■ What you need to do
Line by line, set down all the data below exactly, omitting any picture.

━━━━━━━━━━

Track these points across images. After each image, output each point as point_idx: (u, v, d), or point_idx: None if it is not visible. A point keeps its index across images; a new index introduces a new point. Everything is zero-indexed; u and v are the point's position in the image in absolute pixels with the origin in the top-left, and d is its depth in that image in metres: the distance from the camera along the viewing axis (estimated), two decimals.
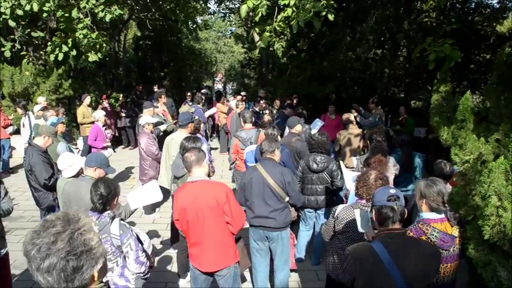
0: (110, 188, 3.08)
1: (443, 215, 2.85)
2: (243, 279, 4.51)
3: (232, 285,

━━━━━━━━━━

■ Solution to this exercise
Track these points across images. After each image, output each point as point_idx: (u, v, d), or point_idx: None if it is not visible. A point keeps its index across images; a new index introduces a new point. Everything is zero-indexed; u and v are the point's position in the image in absolute pixels with the origin in the top-left, and d is its depth in that image in metres: the distance from the camera along the viewing axis (estimated), two decimals.
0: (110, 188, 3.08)
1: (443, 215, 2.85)
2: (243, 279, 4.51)
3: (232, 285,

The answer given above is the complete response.